“Investors say they want to find a hedged product in Asia, but they don’t really. They come here for the sex and violence. They are here for an extra-normal return.”
Making this remark was the normally mild-mannered Paul Smith of Triple A Partners, speaking at an event in Hong Kong this week hosted by White & Case. Usually when we ask this question about what investors want, the answer ‘they want a hedged product’ is forthcoming. But we secretly think Smith could just be right.
Yet not everyone agrees with him. Sitting alongside was Ed Greene, chairman and managing director of Diamond Dragon Advisors, an Asian-based advisory and fund placement firm. “Alternative managers focusing on returns aren’t raising money,” he says. “It's those who are focusing on risk mitigation that are getting the ear of investors.”
The specific strategy interests of investors seem to fluctuate on a daily basis. David Goldstein, a partner at White & Case, pointed out that the demands for capital are coming from all corners of the Earth.
“Investors favour actively managed strategies like distressed and event-driven, ones which are uncorrelated to broad indices," he said. "Globally there is an enormous amount of interest in Brazilian, Latin and Central American strategies.”

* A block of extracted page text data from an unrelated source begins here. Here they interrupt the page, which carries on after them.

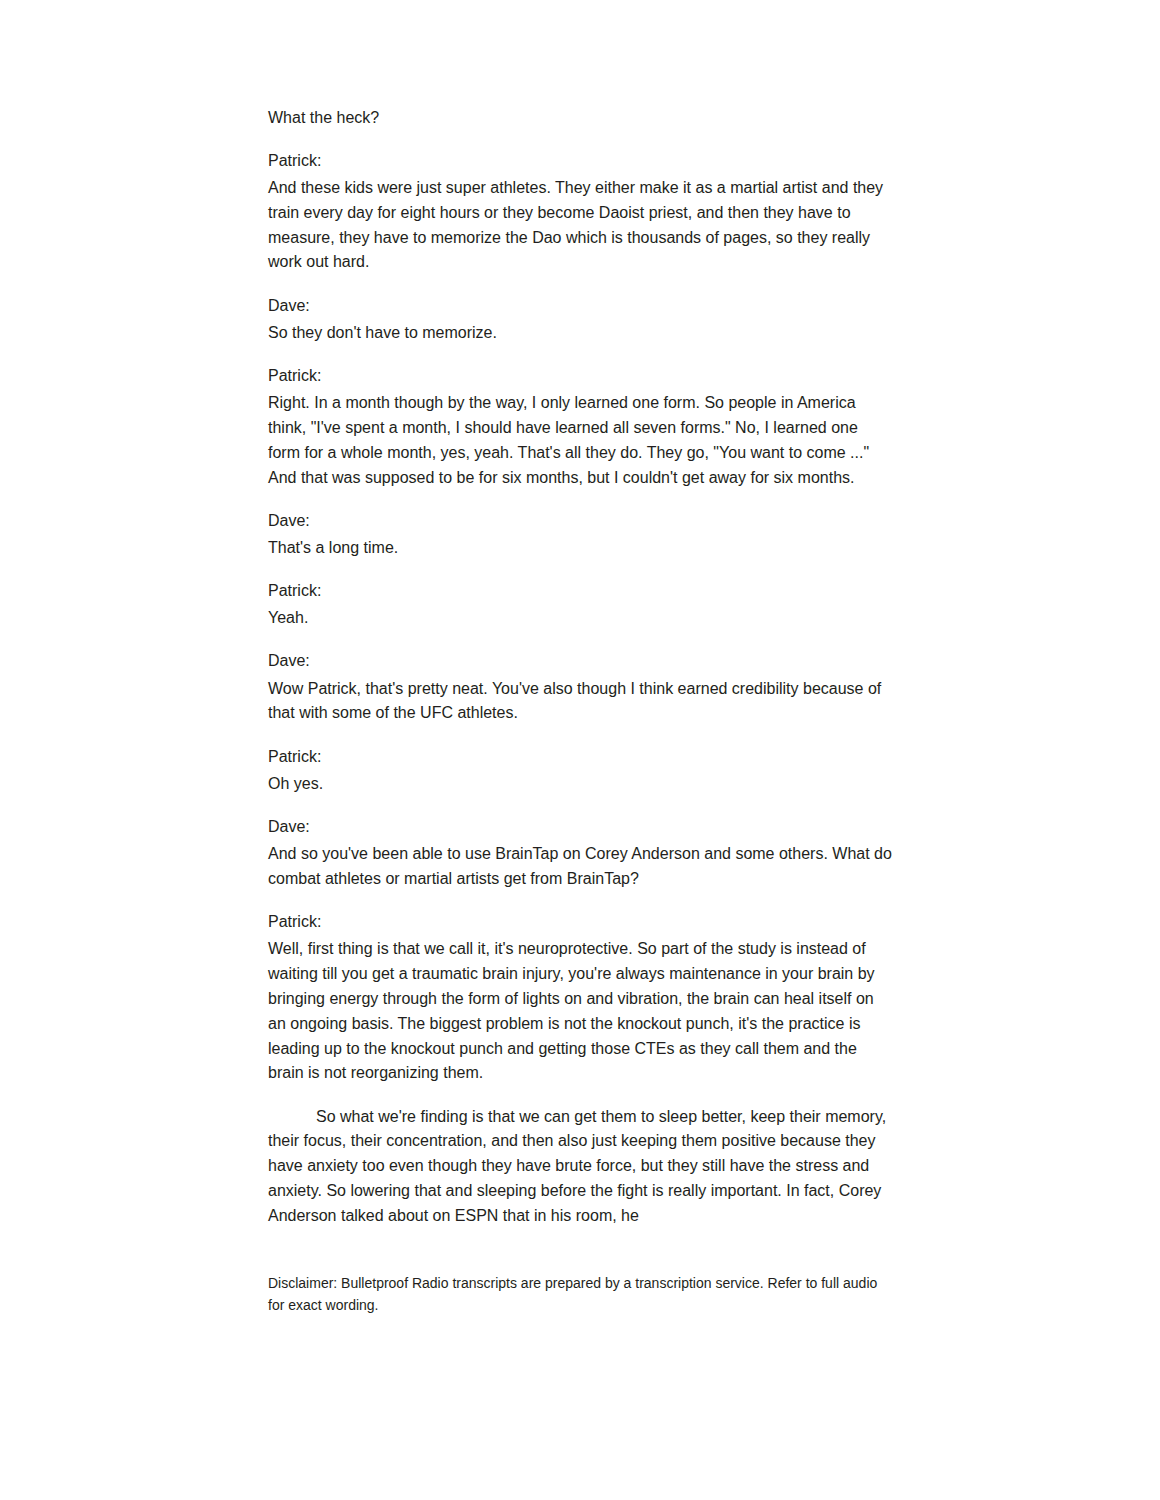What the heck?
Patrick:
And these kids were just super athletes. They either make it as a martial artist and they train every day for eight hours or they become Daoist priest, and then they have to measure, they have to memorize the Dao which is thousands of pages, so they really work out hard.
Dave:
So they don't have to memorize.
Patrick:
Right. In a month though by the way, I only learned one form. So people in America think, "I've spent a month, I should have learned all seven forms." No, I learned one form for a whole month, yes, yeah. That's all they do. They go, "You want to come ..." And that was supposed to be for six months, but I couldn't get away for six months.
Dave:
That's a long time.
Patrick:
Yeah.
Dave:
Wow Patrick, that's pretty neat. You've also though I think earned credibility because of that with some of the UFC athletes.
Patrick:
Oh yes.
Dave:
And so you've been able to use BrainTap on Corey Anderson and some others. What do combat athletes or martial artists get from BrainTap?
Patrick:
Well, first thing is that we call it, it's neuroprotective. So part of the study is instead of waiting till you get a traumatic brain injury, you're always maintenance in your brain by bringing energy through the form of lights on and vibration, the brain can heal itself on an ongoing basis. The biggest problem is not the knockout punch, it's the practice is leading up to the knockout punch and getting those CTEs as they call them and the brain is not reorganizing them.
So what we're finding is that we can get them to sleep better, keep their memory, their focus, their concentration, and then also just keeping them positive because they have anxiety too even though they have brute force, but they still have the stress and anxiety. So lowering that and sleeping before the fight is really important. In fact, Corey Anderson talked about on ESPN that in his room, he
Disclaimer: Bulletproof Radio transcripts are prepared by a transcription service. Refer to full audio for exact wording.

Smith said that he had been speaking to a big Hong Kong hedge fund manager the previous evening who had told him that only 4% of his assets came from Asia-based investors.

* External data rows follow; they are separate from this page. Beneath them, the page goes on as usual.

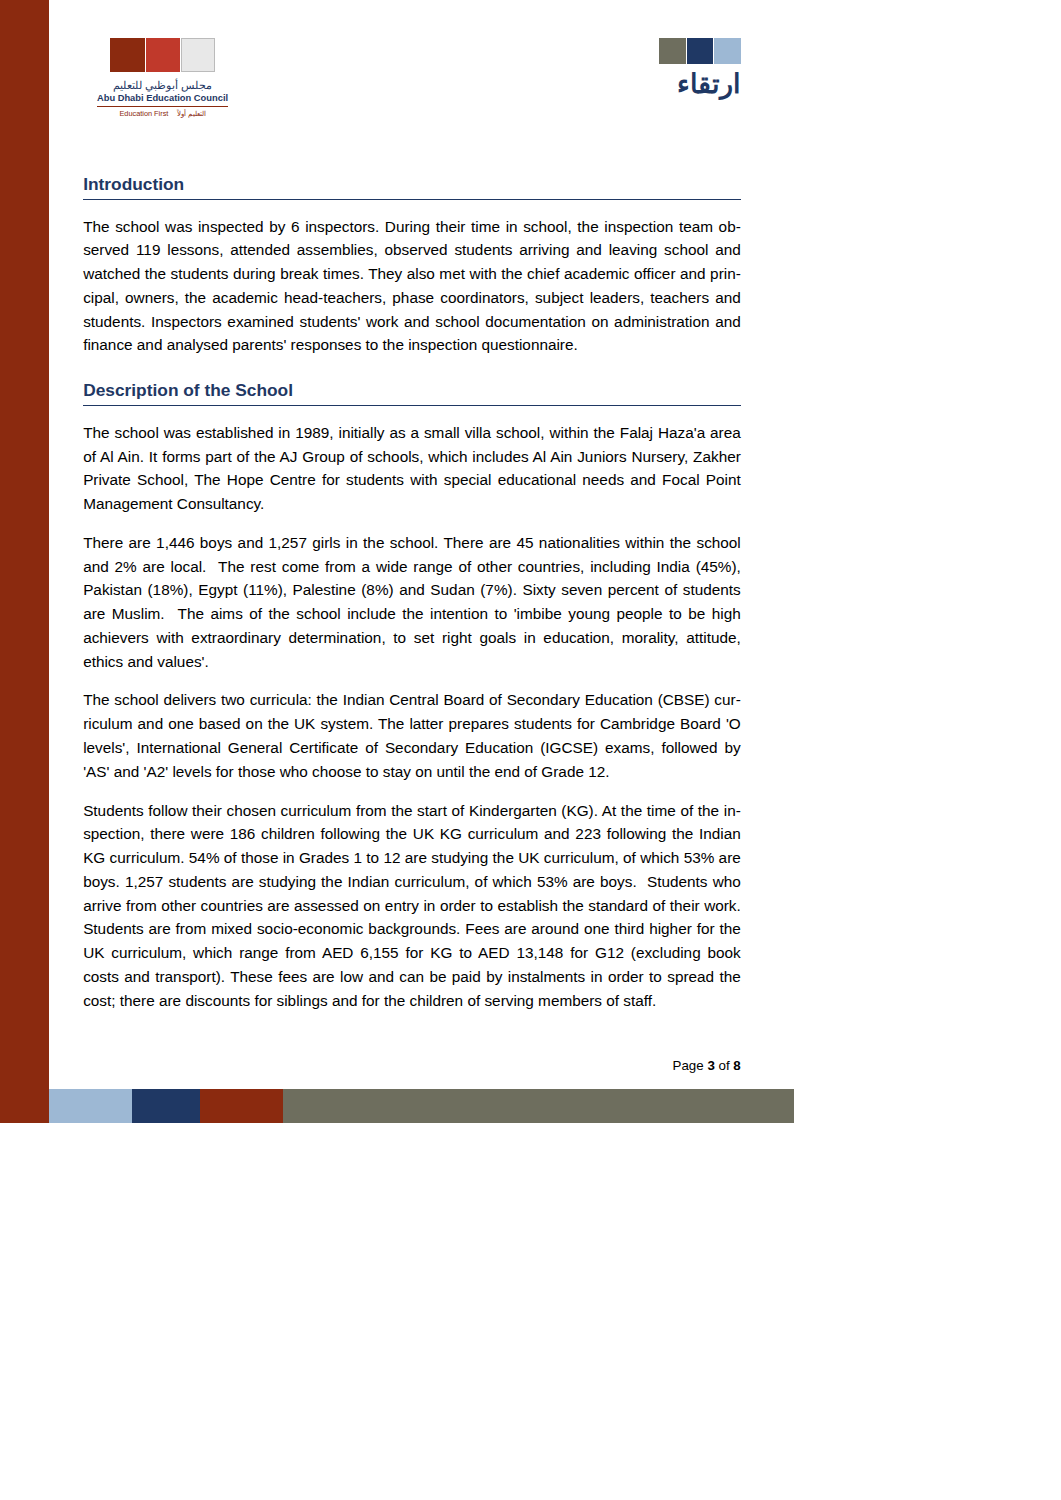مجلس أبوظبي للتعليم
Abu Dhabi Education Council
Education First التعليم أولاً
ارتقاء
Introduction
The school was inspected by 6 inspectors. During their time in school, the inspection team observed 119 lessons, attended assemblies, observed students arriving and leaving school and watched the students during break times. They also met with the chief academic officer and principal, owners, the academic head-teachers, phase coordinators, subject leaders, teachers and students. Inspectors examined students' work and school documentation on administration and finance and analysed parents' responses to the inspection questionnaire.
Description of the School
The school was established in 1989, initially as a small villa school, within the Falaj Haza'a area of Al Ain. It forms part of the AJ Group of schools, which includes Al Ain Juniors Nursery, Zakher Private School, The Hope Centre for students with special educational needs and Focal Point Management Consultancy.
There are 1,446 boys and 1,257 girls in the school. There are 45 nationalities within the school and 2% are local. The rest come from a wide range of other countries, including India (45%), Pakistan (18%), Egypt (11%), Palestine (8%) and Sudan (7%). Sixty seven percent of students are Muslim. The aims of the school include the intention to 'imbibe young people to be high achievers with extraordinary determination, to set right goals in education, morality, attitude, ethics and values'.
The school delivers two curricula: the Indian Central Board of Secondary Education (CBSE) curriculum and one based on the UK system. The latter prepares students for Cambridge Board 'O levels', International General Certificate of Secondary Education (IGCSE) exams, followed by 'AS' and 'A2' levels for those who choose to stay on until the end of Grade 12.
Students follow their chosen curriculum from the start of Kindergarten (KG). At the time of the inspection, there were 186 children following the UK KG curriculum and 223 following the Indian KG curriculum. 54% of those in Grades 1 to 12 are studying the UK curriculum, of which 53% are boys. 1,257 students are studying the Indian curriculum, of which 53% are boys. Students who arrive from other countries are assessed on entry in order to establish the standard of their work. Students are from mixed socio-economic backgrounds. Fees are around one third higher for the UK curriculum, which range from AED 6,155 for KG to AED 13,148 for G12 (excluding book costs and transport). These fees are low and can be paid by instalments in order to spread the cost; there are discounts for siblings and for the children of serving members of staff.
Page 3 of 8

The lion's share of money is still believed to be coming to Asian hedge funds from North American investors. It remains difficult to raise capital and allocations are being made with extreme caution and with far longer diligence times, a process that now extends to service providers of funds being placed under a spotlight before investments are made.
In the next edition of AsianInvestor magazine we investigate the hedge fund capital-raising scenario further, how investment bank prop desk spin-outs are whetting the appetites of prime brokers and how that theme, still in its early stages, is shaping up.
The panel, which was moderated by Anthony Wong of White & Case, was rounded out by Katherine Abrat of Goldman Sachs.